Italian food needs no bigging-up from me.

It’s one of the world’s truly great cuisines. But perhaps the stellar heights achieved by a perfect Spaghetti alla Carbonara; or Ossobucco; or Bistecca alla Fiorentina can begin to explain why, in a kind of strange inverse ratio, Italian junk food is…well…junk.

Take what we Brits refer to as Crisps. Or what the Yanks, in their never-ending state of terminal food confusion, call Potato Chips.

A decent Crisp, be it traditionally salted; cheese and onion; Bovril or Marmite; or, yes, even Prawn Cocktail flavour is a casually-accepted British birthright.

But not if you’re Italian. Because Italian crisps, it has to be said, are rubbish. Thin, puny and anaemic, with as much flavour as a damp sock.

And I think Italian crisp-makers actually realise this, because they’re making a brave bid to improve, by going back to the source of true crisp greatness, the British Isles.

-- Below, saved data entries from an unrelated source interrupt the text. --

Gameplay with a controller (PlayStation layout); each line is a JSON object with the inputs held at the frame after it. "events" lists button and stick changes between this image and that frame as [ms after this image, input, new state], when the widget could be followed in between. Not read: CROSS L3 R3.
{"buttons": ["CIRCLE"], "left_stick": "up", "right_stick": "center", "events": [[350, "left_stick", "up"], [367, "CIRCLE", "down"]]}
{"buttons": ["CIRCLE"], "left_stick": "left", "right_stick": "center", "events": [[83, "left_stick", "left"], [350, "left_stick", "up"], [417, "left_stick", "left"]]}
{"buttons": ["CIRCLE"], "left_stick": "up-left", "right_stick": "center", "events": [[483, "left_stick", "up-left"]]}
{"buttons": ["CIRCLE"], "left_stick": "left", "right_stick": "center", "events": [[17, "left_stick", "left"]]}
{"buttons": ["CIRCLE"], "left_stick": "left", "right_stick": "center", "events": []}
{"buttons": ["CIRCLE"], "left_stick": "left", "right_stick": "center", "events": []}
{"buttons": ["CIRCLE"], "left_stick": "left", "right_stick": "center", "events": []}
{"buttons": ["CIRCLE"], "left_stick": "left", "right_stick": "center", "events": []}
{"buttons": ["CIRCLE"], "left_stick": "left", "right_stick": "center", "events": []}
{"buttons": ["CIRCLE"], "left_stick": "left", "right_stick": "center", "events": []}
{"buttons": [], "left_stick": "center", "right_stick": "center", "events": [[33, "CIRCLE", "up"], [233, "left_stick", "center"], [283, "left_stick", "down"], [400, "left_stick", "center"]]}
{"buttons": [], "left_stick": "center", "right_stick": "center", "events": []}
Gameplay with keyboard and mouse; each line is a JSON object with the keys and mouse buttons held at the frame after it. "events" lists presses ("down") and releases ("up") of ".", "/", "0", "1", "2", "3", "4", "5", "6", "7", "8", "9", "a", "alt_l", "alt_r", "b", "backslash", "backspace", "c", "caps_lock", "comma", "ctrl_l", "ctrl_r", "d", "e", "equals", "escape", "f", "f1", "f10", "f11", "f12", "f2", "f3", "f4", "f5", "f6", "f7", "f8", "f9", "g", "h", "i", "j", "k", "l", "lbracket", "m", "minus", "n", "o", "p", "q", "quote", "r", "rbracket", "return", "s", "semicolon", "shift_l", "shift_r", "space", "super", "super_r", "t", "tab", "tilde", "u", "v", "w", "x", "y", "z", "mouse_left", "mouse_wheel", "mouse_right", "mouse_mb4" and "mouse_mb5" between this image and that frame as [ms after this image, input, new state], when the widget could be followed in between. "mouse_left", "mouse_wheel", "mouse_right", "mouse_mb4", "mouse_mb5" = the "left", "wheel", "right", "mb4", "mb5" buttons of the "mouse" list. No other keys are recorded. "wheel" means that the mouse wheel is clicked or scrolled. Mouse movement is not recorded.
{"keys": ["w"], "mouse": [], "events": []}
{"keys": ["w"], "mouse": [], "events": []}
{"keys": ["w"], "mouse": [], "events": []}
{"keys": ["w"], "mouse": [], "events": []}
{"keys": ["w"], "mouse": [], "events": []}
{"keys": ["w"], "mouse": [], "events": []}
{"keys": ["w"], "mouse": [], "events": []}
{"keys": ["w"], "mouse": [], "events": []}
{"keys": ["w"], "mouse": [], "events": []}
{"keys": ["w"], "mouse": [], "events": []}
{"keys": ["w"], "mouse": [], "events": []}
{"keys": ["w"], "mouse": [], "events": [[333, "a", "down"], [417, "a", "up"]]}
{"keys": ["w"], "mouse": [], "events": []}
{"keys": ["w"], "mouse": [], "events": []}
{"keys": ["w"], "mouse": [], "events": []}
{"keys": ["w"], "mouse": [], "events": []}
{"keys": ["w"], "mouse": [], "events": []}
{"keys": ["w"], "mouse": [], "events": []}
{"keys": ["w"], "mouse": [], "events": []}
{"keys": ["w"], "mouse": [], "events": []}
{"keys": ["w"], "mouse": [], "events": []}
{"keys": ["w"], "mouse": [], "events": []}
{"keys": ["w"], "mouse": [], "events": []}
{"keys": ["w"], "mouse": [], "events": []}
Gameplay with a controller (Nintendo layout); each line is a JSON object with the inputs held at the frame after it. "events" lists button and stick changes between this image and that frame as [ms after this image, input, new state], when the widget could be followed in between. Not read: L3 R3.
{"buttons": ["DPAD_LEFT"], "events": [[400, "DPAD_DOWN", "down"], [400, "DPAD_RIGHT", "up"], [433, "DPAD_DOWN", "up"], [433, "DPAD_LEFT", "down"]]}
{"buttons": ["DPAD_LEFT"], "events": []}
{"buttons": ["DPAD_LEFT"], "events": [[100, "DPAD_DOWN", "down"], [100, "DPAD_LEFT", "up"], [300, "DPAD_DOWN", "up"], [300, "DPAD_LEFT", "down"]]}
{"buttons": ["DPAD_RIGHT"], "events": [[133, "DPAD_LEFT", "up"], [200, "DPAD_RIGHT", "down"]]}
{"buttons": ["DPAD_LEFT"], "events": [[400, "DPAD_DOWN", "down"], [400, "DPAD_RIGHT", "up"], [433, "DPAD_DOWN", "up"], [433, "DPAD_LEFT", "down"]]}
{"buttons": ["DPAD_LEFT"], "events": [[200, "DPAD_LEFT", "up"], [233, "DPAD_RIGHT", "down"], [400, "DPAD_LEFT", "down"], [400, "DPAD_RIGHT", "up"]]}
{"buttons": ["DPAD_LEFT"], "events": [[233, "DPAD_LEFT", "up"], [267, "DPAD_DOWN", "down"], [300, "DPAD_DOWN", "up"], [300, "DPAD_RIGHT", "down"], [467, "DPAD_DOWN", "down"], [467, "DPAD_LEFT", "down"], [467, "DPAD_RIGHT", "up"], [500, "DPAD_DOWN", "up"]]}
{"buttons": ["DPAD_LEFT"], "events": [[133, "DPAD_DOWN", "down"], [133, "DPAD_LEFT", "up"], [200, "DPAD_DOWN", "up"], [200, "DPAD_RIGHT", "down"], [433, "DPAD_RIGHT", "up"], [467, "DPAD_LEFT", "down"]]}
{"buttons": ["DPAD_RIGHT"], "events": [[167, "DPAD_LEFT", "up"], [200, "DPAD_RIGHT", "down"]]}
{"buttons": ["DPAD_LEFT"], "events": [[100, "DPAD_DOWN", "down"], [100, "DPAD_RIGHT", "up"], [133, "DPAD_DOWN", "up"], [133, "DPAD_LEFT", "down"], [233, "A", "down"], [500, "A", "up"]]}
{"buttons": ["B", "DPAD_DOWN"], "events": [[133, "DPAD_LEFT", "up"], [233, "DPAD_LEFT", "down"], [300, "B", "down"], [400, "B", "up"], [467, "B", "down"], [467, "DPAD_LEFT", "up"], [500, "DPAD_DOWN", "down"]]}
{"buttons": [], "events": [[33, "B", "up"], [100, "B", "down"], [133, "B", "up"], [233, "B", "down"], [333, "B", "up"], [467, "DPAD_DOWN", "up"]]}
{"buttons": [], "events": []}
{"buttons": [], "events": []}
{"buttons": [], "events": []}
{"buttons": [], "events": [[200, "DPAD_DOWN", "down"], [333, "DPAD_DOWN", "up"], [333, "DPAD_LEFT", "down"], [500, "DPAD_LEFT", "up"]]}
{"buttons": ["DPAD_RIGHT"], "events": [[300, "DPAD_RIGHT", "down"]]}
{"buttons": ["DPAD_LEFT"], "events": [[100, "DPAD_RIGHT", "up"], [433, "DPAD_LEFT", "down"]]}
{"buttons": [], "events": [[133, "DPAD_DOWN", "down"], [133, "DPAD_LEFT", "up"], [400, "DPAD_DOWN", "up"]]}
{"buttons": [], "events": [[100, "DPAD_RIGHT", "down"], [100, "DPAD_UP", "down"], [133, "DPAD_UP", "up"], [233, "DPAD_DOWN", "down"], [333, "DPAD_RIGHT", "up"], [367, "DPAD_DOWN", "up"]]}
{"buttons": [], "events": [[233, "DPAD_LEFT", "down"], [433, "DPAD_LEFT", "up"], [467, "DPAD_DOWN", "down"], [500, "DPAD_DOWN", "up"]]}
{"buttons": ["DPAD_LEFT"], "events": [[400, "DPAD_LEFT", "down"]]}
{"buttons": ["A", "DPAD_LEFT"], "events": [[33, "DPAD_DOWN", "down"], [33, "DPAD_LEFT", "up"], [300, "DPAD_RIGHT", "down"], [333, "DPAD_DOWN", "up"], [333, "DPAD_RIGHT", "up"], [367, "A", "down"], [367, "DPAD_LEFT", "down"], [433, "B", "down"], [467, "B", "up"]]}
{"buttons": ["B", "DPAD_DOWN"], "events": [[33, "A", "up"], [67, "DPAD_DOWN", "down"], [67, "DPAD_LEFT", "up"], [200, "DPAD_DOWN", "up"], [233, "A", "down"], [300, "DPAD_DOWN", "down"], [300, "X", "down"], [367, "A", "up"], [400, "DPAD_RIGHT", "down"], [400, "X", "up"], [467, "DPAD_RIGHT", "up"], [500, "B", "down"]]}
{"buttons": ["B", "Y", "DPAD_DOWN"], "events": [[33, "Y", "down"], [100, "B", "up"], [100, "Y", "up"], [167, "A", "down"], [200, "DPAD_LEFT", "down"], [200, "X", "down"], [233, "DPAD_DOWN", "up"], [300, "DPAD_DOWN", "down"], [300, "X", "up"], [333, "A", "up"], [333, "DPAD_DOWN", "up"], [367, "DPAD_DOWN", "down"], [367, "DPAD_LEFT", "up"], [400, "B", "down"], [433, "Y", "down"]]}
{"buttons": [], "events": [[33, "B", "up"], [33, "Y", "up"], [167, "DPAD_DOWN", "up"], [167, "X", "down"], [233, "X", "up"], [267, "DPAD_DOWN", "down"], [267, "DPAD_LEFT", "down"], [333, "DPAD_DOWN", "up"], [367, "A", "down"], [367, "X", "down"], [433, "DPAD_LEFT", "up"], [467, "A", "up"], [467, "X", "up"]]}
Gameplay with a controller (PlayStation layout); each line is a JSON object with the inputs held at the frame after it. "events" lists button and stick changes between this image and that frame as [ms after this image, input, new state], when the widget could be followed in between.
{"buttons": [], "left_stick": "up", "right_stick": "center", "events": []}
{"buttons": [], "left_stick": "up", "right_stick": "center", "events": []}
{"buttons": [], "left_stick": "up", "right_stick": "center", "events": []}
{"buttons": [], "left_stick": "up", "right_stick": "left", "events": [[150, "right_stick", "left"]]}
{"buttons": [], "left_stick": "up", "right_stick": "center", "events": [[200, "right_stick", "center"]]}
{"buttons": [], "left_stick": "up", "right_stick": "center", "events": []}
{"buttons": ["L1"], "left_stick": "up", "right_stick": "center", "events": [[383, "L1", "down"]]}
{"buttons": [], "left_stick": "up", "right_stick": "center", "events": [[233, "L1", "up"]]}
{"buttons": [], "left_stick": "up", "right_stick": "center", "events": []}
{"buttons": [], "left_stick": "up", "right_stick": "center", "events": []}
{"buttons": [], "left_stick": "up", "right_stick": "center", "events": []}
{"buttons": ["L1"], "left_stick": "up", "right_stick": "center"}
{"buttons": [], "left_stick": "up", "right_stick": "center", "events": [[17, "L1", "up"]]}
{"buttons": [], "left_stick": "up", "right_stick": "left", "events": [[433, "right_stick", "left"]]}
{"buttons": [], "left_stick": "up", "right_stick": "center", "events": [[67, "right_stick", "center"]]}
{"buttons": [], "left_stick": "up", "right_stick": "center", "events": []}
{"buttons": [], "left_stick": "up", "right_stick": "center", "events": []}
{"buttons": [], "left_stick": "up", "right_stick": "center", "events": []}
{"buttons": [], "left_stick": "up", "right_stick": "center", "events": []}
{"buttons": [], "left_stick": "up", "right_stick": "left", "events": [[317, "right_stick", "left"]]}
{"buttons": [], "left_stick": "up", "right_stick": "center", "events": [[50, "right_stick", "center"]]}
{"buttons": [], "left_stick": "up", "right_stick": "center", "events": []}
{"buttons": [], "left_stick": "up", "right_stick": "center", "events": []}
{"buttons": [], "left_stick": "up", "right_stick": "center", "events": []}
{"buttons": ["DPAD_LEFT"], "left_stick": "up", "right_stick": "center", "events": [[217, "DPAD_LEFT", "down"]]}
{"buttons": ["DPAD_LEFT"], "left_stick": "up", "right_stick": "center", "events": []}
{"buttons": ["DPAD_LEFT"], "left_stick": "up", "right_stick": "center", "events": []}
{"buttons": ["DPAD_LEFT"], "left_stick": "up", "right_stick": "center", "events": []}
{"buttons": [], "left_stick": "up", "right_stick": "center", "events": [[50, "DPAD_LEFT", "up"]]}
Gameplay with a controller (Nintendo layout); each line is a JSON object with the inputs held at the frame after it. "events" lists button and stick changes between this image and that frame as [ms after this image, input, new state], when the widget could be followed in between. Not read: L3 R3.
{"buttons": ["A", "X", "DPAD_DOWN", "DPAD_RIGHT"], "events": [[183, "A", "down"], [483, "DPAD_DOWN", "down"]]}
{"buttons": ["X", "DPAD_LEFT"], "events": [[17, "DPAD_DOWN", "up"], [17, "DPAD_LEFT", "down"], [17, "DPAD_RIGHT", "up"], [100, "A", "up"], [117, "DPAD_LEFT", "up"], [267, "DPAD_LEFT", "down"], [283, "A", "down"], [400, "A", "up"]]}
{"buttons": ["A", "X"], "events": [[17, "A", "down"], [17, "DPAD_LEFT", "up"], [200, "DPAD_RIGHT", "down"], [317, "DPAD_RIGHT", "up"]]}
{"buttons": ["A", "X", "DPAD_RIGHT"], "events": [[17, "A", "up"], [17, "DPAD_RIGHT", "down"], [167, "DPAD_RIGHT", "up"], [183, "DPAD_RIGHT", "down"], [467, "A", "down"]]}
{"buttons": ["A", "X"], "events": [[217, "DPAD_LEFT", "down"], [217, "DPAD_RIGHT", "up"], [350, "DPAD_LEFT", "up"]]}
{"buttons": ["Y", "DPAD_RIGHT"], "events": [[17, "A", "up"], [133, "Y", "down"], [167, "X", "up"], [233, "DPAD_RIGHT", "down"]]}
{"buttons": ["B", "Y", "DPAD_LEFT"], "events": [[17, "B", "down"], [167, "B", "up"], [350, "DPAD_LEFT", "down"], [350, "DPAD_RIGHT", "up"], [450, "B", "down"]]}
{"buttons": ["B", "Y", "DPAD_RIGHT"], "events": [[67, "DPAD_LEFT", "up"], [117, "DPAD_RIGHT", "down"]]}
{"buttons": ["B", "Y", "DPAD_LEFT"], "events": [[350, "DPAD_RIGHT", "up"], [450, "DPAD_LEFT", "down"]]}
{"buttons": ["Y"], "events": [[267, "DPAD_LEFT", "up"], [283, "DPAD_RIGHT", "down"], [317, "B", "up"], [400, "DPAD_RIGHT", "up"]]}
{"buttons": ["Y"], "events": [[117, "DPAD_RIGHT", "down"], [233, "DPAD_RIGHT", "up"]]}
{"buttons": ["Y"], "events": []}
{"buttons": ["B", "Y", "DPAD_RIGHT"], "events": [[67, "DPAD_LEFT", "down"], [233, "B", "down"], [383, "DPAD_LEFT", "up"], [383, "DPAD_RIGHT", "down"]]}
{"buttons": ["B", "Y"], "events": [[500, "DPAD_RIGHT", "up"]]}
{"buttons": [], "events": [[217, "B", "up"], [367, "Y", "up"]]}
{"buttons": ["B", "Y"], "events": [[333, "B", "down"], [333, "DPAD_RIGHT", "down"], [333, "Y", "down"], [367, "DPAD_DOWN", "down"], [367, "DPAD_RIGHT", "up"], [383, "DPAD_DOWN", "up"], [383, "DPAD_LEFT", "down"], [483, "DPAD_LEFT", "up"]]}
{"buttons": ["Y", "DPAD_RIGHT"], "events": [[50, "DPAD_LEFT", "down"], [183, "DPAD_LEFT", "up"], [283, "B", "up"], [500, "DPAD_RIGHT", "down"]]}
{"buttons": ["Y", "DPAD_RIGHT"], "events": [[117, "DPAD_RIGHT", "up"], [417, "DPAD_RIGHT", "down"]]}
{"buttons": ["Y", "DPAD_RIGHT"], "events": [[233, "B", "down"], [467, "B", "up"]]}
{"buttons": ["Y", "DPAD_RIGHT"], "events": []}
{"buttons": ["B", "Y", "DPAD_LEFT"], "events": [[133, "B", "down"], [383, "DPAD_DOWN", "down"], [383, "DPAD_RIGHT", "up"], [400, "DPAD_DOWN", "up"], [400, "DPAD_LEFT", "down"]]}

Unfortunately, they’ve got it a bit wrong.

San Carlo, who are to Italian crisps what Fiat are to Italian cars, (ie variable quality and on sale everywhere), have introduced a new range bravely called…Highlander.

So far so good, as setting aside the hoary old Scottish food gags about Haggis; Deep-Fried Mars Bars and…er…deep-fried anything in fact, Scottish food can be incredibly fine: the world’s best salmon and game; Angus beef; and, yes, even Haggis.

So have San Carlo taken a bold step forward with Highlander Venison, Smoked Salmon, or Arbroath Smokie crisps ?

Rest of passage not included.